#### [Leseauszug]
Die Beklagte verlegt die kostenlose Werbezeitschrift "D. M.", die wöchentlich in der Region N. verteilt wird. Sie schloss mit der Klägerin am 21. September 1993 einen Handelsvertretervertrag; hierin wurde der Klägerin für einen bestimmten, gesondert festgelegten Bezirk die Vertretung der Beklagten zum Zwecke der Akquisition von Zeitungsanzeigen und Werbebeilagen übertragen. Nach § 7 des Vertrags erhielt die Klägerin Provision nur für die von ihr während der Vertragsdauer mit Kunden in ihrem Bereich ordnungsgemäß abgeschlossenen Geschäfte; aus Aufträgen, die ohne ihr Mitwirken erteilt würden, sollte kein Provisionsanspruch entstehen. Der Vertrag wurde auf unbestimmte Zeit geschlossen.
Eine weitere kostenlose, wöchentlich verteilte Werbezeitschrift mit der Bezeichnung "PS." wurde von der W.-V. GmbH herausgegeben; mit der Verteilung der beiden Werbezeitschriften war die DWF. GmbH beauftragt.
Die Klägerin wie auch andere Handelsvertreter der Beklagten wurden ab dem Ende der 1990er-Jahre aufgefordert, auch für die Werbezeitschrift "PS." Anzeigen und Beilagen zu akquirieren. Am 27. November 2003 schloss die Klägerin eine schriftliche Ergänzungsvereinbarung zu dem bestehenden Handelsvertretervertrag; darin heißt es, dass mit dieser Vereinbarung der Gegenstand der Handelsvertretung erweitert werde; ergänzend zu der vertraglich vereinbarten Vertretung beauftrage die Beklagte die Klägerin zusätzlich mit der Vermittlung von Anzeigen und Beilagen für das Anzeigenblatt "PS."; diese Vermittlungstätigkeit werde mit dem gleichen Provisionssatz vergütet, wie im bestehenden Handelsvertretervertrag bezüglich der Werbezeitschrift "D. M." vereinbart. Die zunächst bis 31. Mai 2004 befristete Geltung der Ergänzungsvereinbarung wurde schriftlich bis 31. Dezember 2004 verlängert. Danach setzte die Klägerin die Handelsvertretertätigkeit auch hinsichtlich des Anzeigenblattes "PS." fort und erhielt hierfür von der Beklagten auch Provisionen. Mit Wirkung zum 30. September 2009 kündigte die Beklagte den Handelsvertretervertrag.

#### [Quellenmaterial]

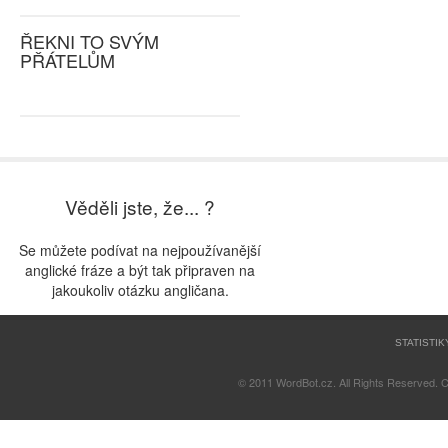
ŘEKNI TO SVÝM
PŘÁTELŮM
Věděli jste, že... ?
Se můžete podívat na nejpoužívanější
anglické fráze a být tak připraven na
jakoukoliv otázku angličana.
STATISTIK
© 2011 WordBot.cz. All Rights Reserved. 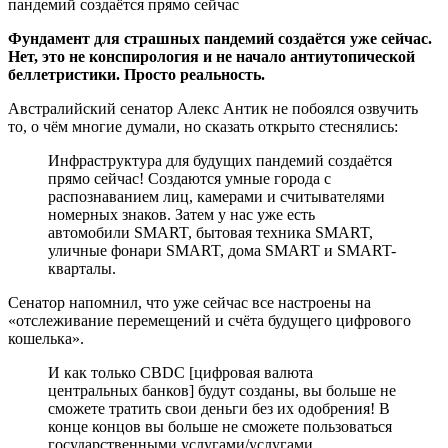
Фундамент для страшных пандемий создаётся уже сейчас.
Нет, это не конспирология и не начало антиутопической
беллетристики. Просто реальность.
Австралийский сенатор Алекс Антик не побоялся озвучить
то, о чём многие думали, но сказать открыто стеснялись:
Инфраструктура для будущих пандемий создаётся
прямо сейчас! Создаются умные города с
распознаванием лиц, камерами и считывателями
номерных знаков. Затем у нас уже есть
автомобили SMART, бытовая техника SMART,
уличные фонари SMART, дома SMART и SMART-
кварталы.
Сенатор напомнил, что уже сейчас все настроены на
«отслеживание перемещений и счёта будущего цифрового
кошелька».
И как только CBDC [цифровая валюта
центральных банков] будут созданы, вы больше не
сможете тратить свои деньги без их одобрения! В
конце концов вы больше не сможете пользоваться
государственными услугами/услугами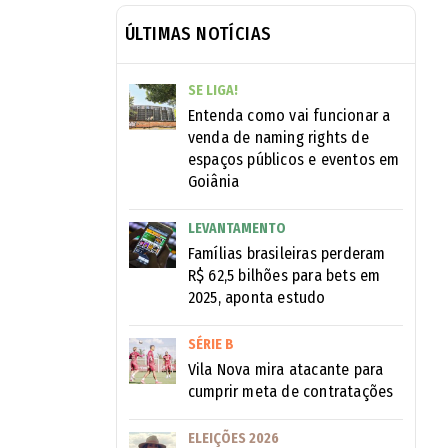
ÚLTIMAS NOTÍCIAS
SE LIGA!
Entenda como vai funcionar a
venda de naming rights de
espaços públicos e eventos em
Goiânia
LEVANTAMENTO
Famílias brasileiras perderam
R$ 62,5 bilhões para bets em
2025, aponta estudo
SÉRIE B
Vila Nova mira atacante para
cumprir meta de contratações
ELEIÇÕES 2026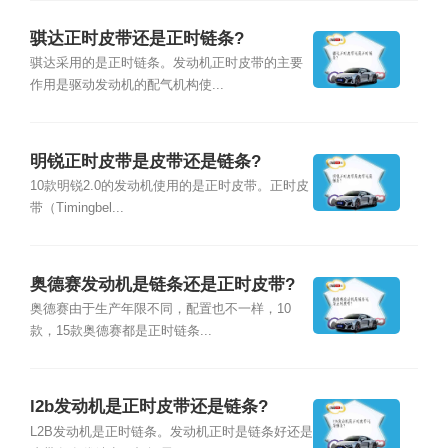
骐达正时皮带还是正时链条?
骐达采用的是正时链条。发动机正时皮带的主要
作用是驱动发动机的配气机构使...
明锐正时皮带是皮带还是链条?
10款明锐2.0的发动机使用的是正时皮带。正时皮
带（Timingbel...
奥德赛发动机是链条还是正时皮带?
奥德赛由于生产年限不同，配置也不一样，10
款，15款奥德赛都是正时链条...
l2b发动机是正时皮带还是链条?
L2B发动机是正时链条。发动机正时是链条好还是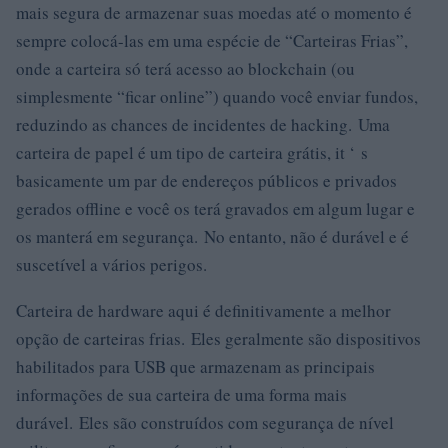
mais segura de armazenar suas moedas até o momento é
sempre colocá-las em uma espécie de “Carteiras Frias”,
onde a carteira só terá acesso ao blockchain (ou
simplesmente “ficar online”) quando você enviar fundos,
reduzindo as chances de incidentes de hacking. Uma
carteira de papel é um tipo de carteira grátis, it ‘ s
basicamente um par de endereços públicos e privados
gerados offline e você os terá gravados em algum lugar e
os manterá em segurança. No entanto, não é durável e é
suscetível a vários perigos.
Carteira de hardware aqui é definitivamente a melhor
opção de carteiras frias. Eles geralmente são dispositivos
habilitados para USB que armazenam as principais
informações de sua carteira de uma forma mais
durável. Eles são construídos com segurança de nível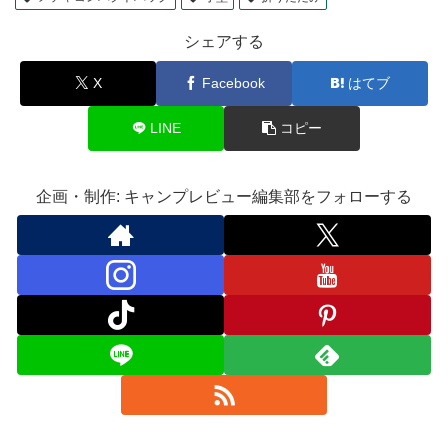
シェアする
X
Facebook
はてブ
LINE
コピー
企画・制作: キャンプレビュー編集部をフォローする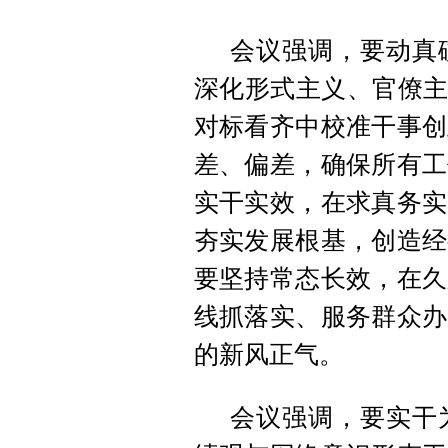
会议强调，要动真
深化形式主义、官僚主
对标看齐中校准干事创
差、偏差，确保所有工
实干实效，在求真务实
夯实发展根基，创造经
要坚持常态长效，在久
线抓落实、服务群众办
的新风正气。
会议强调，要实干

#### [Aufgabe 1]
Zu welchem Datum kündigte die Beklagte laut dem Leseauszug den Handelsvertretervertrag?
#### [Aufgabe 2]
Schreiben Sie aus dem Leseauszug den Abschnitt von "Die Beklagte verlegt" bis einschließlich "DWF. GmbH beauftragt." wortgetreu ab.
Die Aufzeichnungen stammen aus einer anderen Quelle.

#### [Antwort 1]
Die Beklagte kündigte den Handelsvertretervertrag mit Wirkung zum 30. September 2009.

#### [Antwort 2]
Die Beklagte verlegt die kostenlose Werbezeitschrift "D. M.", die wöchentlich in der Region N. verteilt wird. Sie schloss mit der Klägerin am 21. September 1993 einen Handelsvertretervertrag; hierin wurde der Klägerin für einen bestimmten, gesondert festgelegten Bezirk die Vertretung der Beklagten zum Zwecke der Akquisition von Zeitungsanzeigen und Werbebeilagen übertragen. Nach § 7 des Vertrags erhielt die Klägerin Provision nur für die von ihr während der Vertragsdauer mit Kunden in ihrem Bereich ordnungsgemäß abgeschlossenen Geschäfte; aus Aufträgen, die ohne ihr Mitwirken erteilt würden, sollte kein Provisionsanspruch entstehen. Der Vertrag wurde auf unbestimmte Zeit geschlossen.
Eine weitere kostenlose, wöchentlich verteilte Werbezeitschrift mit der Bezeichnung "PS." wurde von der W.-V. GmbH herausgegeben; mit der Verteilung der beiden Werbezeitschriften war die DWF. GmbH beauftragt.